From GitHub to Forgejo
Back in December 2025, I stopped using GitHub for new personal projects. I started pushing to a server sitting in my house instead. Some open source work, rehype-code-titles and client code for JokinglyBadTech still lives on GitHub. But anything new and personal goes to Forgejo.
This was before GitHub was getting dunked on weekly for outages, supply chain attacks, etc. Mostly my decision boiled down to two things:
- I loathe MicroSoft with every fiber of my soul.
- My code being used to train LLMs.
It is not like my personal projects are winning any Nobel Prizes. Like every good developer, most of my side projects languish and die with domains that follow suit. It is the principle of it all. If I want to send my codebase to Anthropic along with $100 a month, that is my decision to make. Microsoft having their tentacles in everything is a hard pass. Self-hosting Ollama and running open source models like DeepSeek or Qwen is on the list — at some point Anthropic gets the boot too.
Why Forgejo
The Umbrel App Store makes the decision pretty easy for choosing an alternative: Forgejo, Gitea, and GitLab are all right there. Three options, pick one. I had used GitLab in the cloud at a previous job and was not a fan, so that one was out immediately.

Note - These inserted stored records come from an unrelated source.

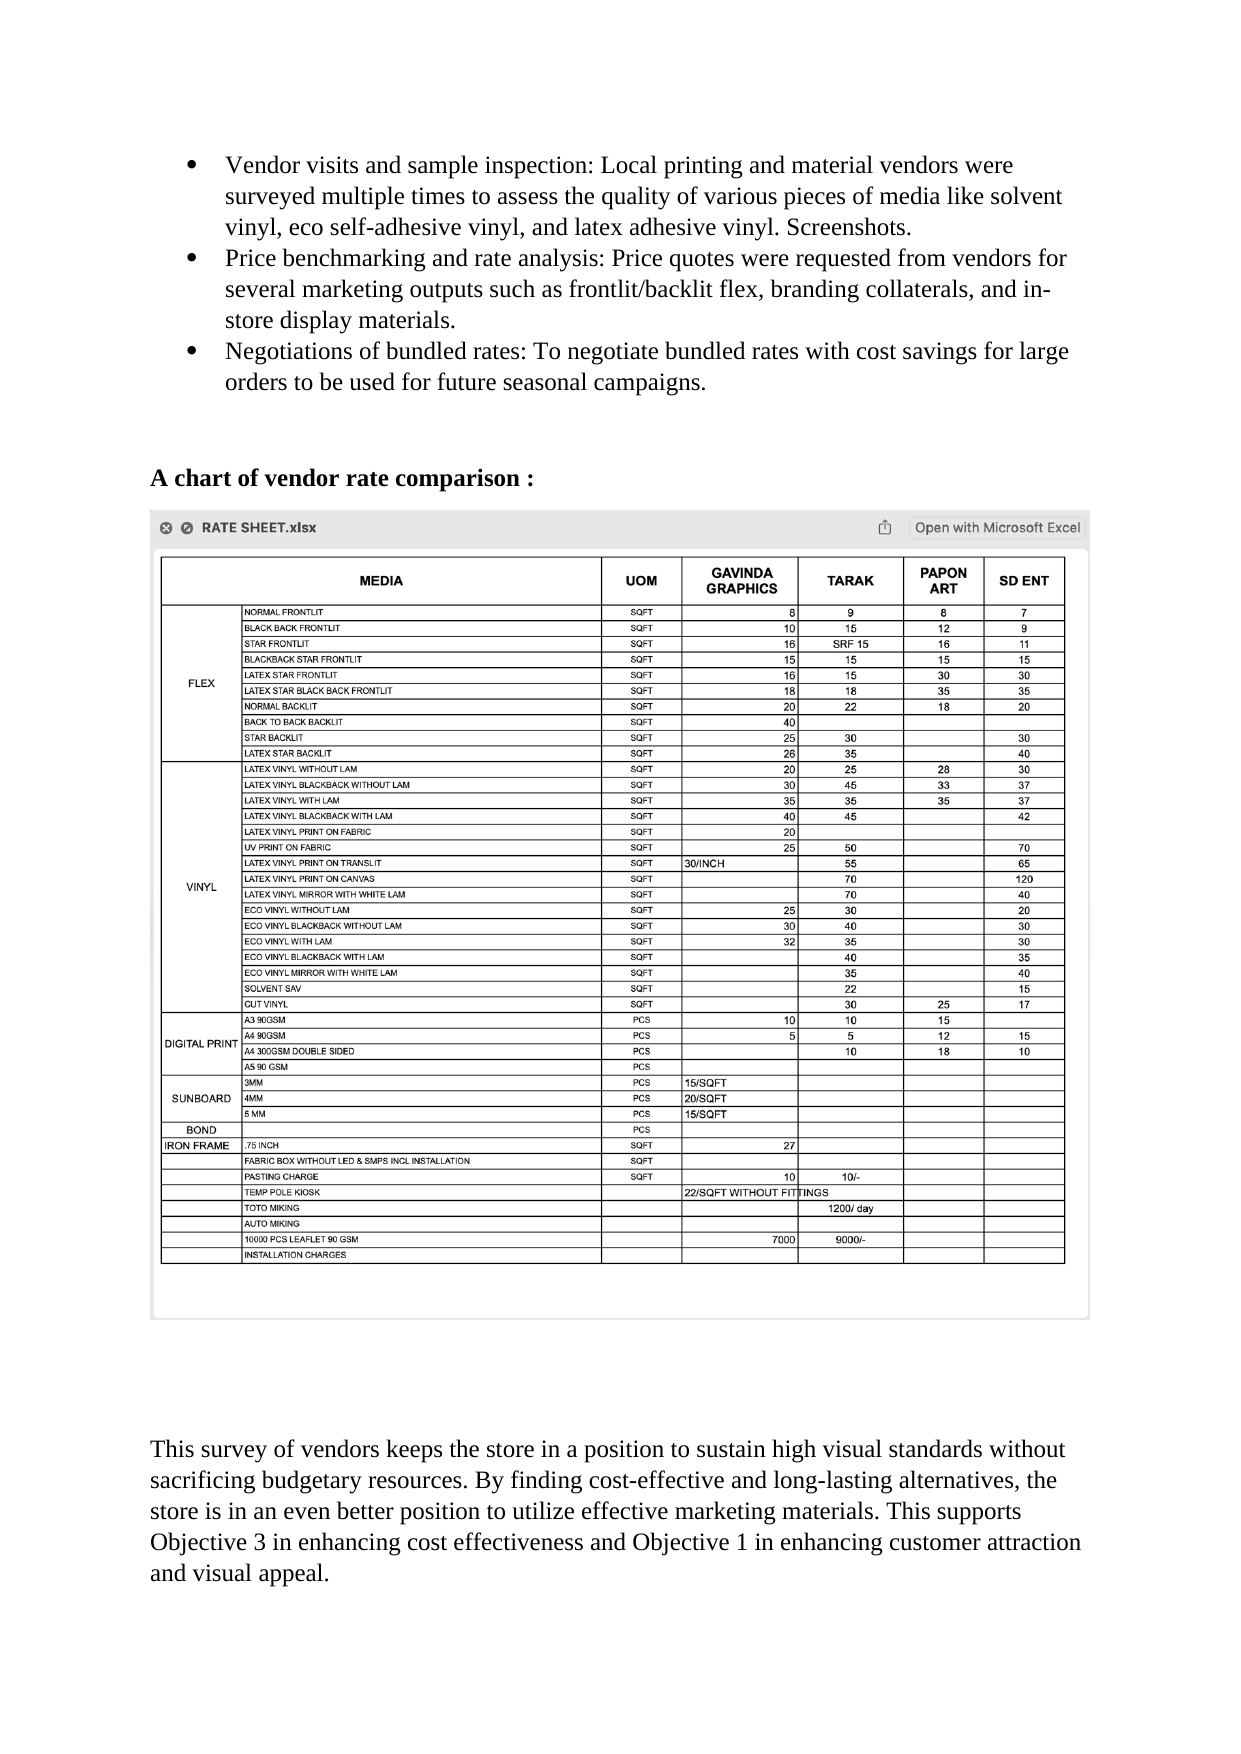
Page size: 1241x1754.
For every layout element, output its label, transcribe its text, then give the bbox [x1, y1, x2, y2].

list Vendor visits and sample inspection: Local printing and material vendors were surveyed multiple times to assess the quality of various pieces of media like solvent vinyl, eco self-adhesive vinyl, and latex adhesive vinyl. Screenshots. [187, 150, 1090, 241]
list Negotiations of bundled rates: To negotiate bundled rates with cost savings for large orders to be used for future seasonal campaigns. [187, 336, 1090, 396]
text This survey of vendors keeps the store in a position to sustain high visual standards without sacrificing budgetary resources. By finding cost-effective and long-lasting alternatives, the store is in an even better position to utilize effective marketing materials. This supports Objective 3 in enhancing cost effectiveness and Objective 1 in enhancing customer attraction and visual appeal. [150, 1434, 1090, 1587]
picture [150, 510, 1091, 1320]
list Price benchmarking and rate analysis: Price quotes were requested from vendors for several marketing outputs such as frontlit/backlit flex, branding collaterals, and in-store display materials. [187, 243, 1090, 334]
text A chart of vendor rate comparison : [150, 463, 1090, 491]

I started with Gitea back in November 2025 and it was fine. Ultimately I ended up switching to Forgejo and have not looked back. Yes, Forgejo is a fork of Gitea. Yes, under the hood they are basically the same thing. I just preferred it.
A real selling point for anyone looking to move off of GitHub is that both Gitea and Forgejo support near one-to-one compatibility with GitHub Actions.
My Setup
I run an Umbrel home server. Forgejo is available directly from the Umbrel App Store. The whole install took maybe five minutes.

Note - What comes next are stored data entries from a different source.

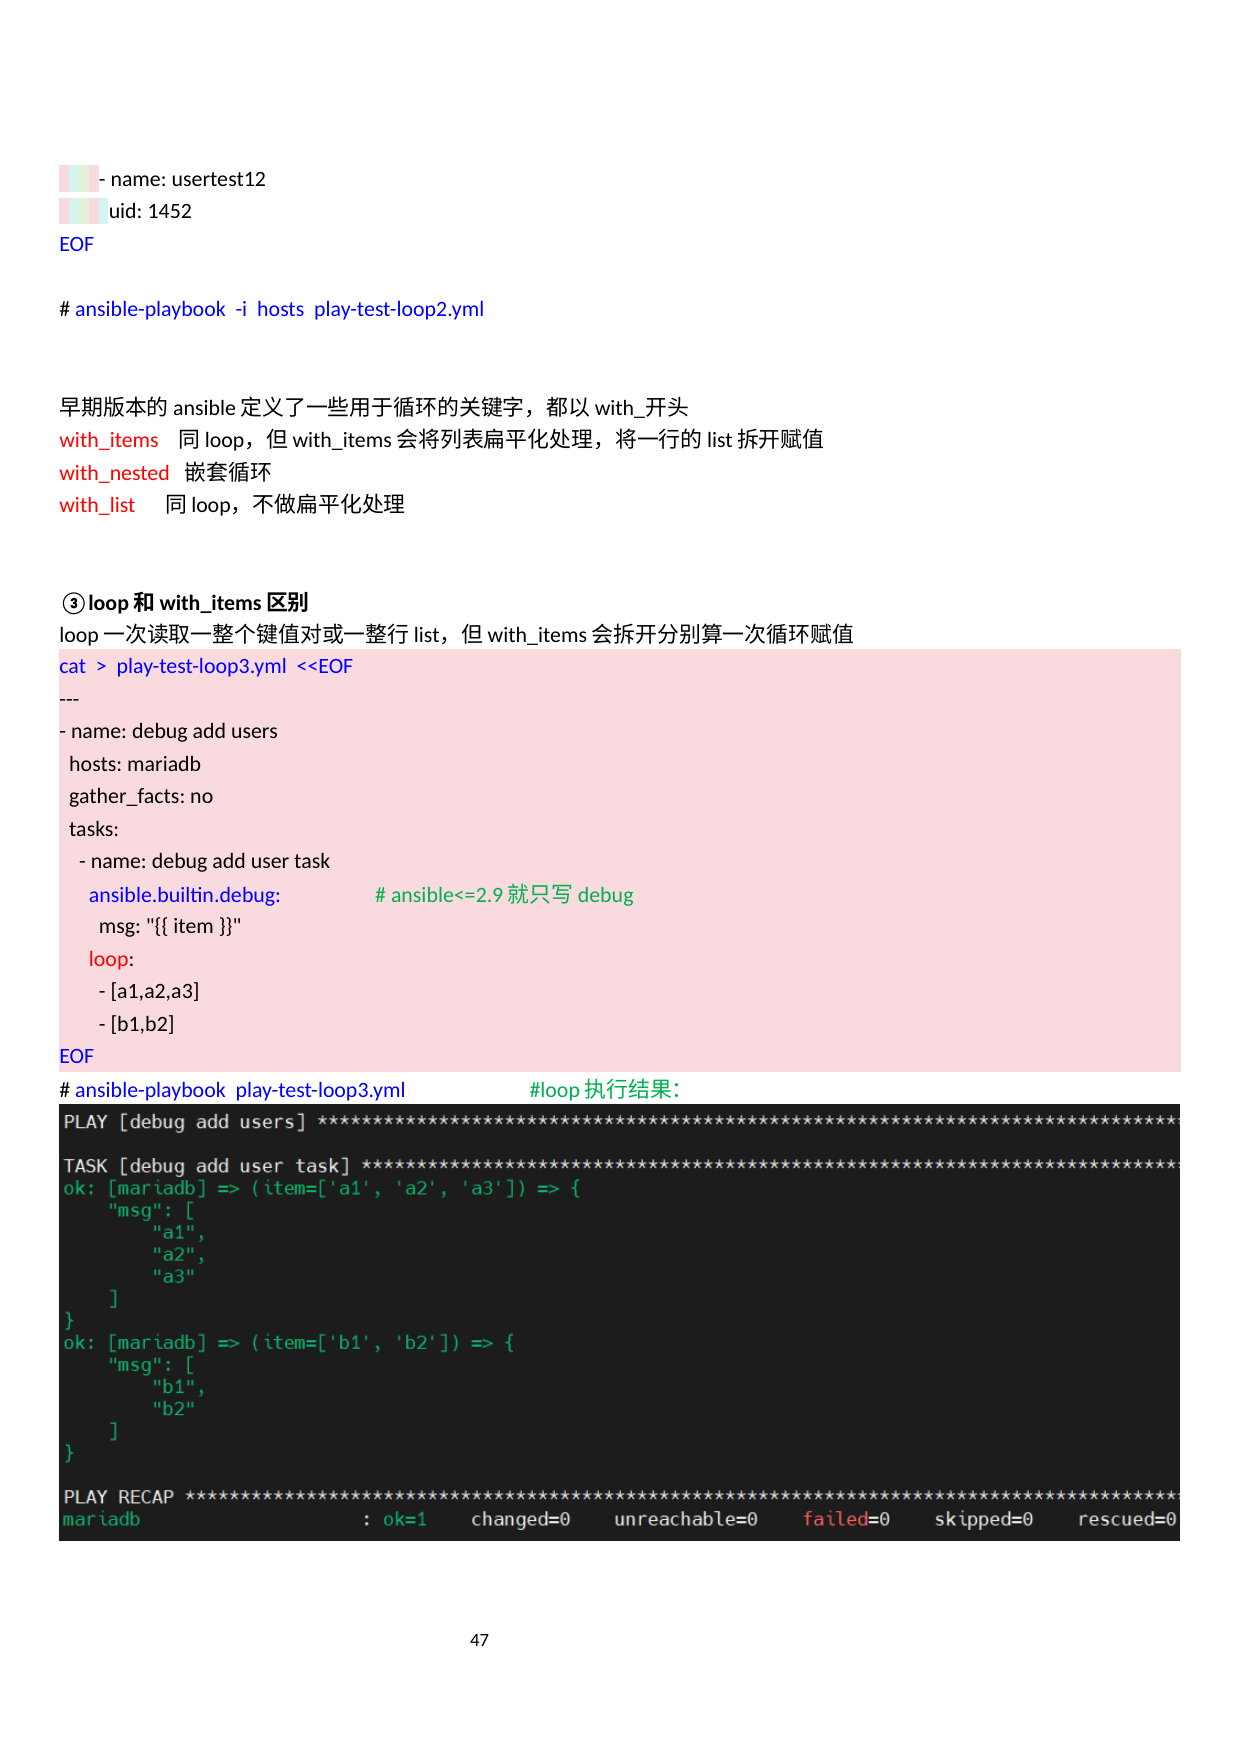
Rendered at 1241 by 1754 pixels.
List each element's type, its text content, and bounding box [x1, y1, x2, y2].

text - [b1,b2] [59, 1007, 1181, 1039]
text with_list 同loop，不做扁平化处理 [59, 487, 1181, 519]
text # ansible-playbook -i hosts play-test-loop2.yml [59, 292, 1181, 324]
text EOF [59, 227, 1181, 259]
text --- [59, 682, 1181, 714]
text with_items 同loop，但with_items会将列表扁平化处理，将一行的list拆开赋值 [59, 422, 1181, 454]
text # ansible-playbook play-test-loop3.yml #loop执行结果： [59, 1072, 1181, 1104]
text - name: debug add user task [59, 844, 1181, 877]
text 早期版本的ansible定义了一些用于循环的关键字，都以with_开头 [59, 389, 1181, 422]
text loop: [59, 942, 1181, 974]
text loop一次读取一整个键值对或一整行list，但with_items会拆开分别算一次循环赋值 [59, 617, 1181, 649]
text - [a1,a2,a3] [59, 974, 1181, 1007]
text - name: usertest12 [59, 162, 1181, 194]
text uid: 1452 [59, 194, 1181, 227]
text - name: debug add users [59, 714, 1181, 747]
text ③loop和with_items区别 [59, 584, 1181, 617]
text cat > play-test-loop3.yml <<EOF [59, 649, 1181, 682]
text tasks: [59, 812, 1181, 844]
text gather_facts: no [59, 779, 1181, 812]
text msg: "{{ item }}" [59, 909, 1181, 942]
picture [59, 1104, 1180, 1541]
text ansible.builtin.debug: # ansible<=2.9就只写debug [59, 877, 1181, 909]
text EOF [59, 1039, 1181, 1072]
text with_nested 嵌套循环 [59, 454, 1181, 487]
text hosts: mariadb [59, 747, 1181, 779]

Getting it accessible from the outside world is where it gets a little more interesting. I use Cloudflare Tunnels to expose my Forgejo instance without opening ports on my home network. The tunnel runs via the Cloudflare Tunnel app on Umbrel, configured through the Zero Trust Dashboard and cloudflared on my MacBook Pro. It sounds more complicated than it is.
For CI/CD, I set up Forgejo runners manually (the App Store does not cover that part), so there is some actual configuration involved.
I put together a full step-by-step guide that covers all of it:
- Configuring Forgejo on Umbrel (docker-compose and app.ini)
- Setting up a Cloudflare Tunnel to expose your instance
- Securing access with Cloudflare Zero Trust
- Setting up Forgejo runners for CI/CD
- Migrating repos from GitHub and updating your local remotes
- SSH through the Cloudflare Tunnel for Git operations
It is the guide I wish I would have had when I was setting this up myself.
Wrap Up
A few months in and I cannot say there have not been growing pains. My infrastructure is not GitHub’s, so running Playwright e2e tests takes me back to the days of “go make a cup of coffee and watch the grass grow.” Other than that, things work fine. It is also just me, so it is not like the instance is supporting billions of lines of AI slop being committed daily.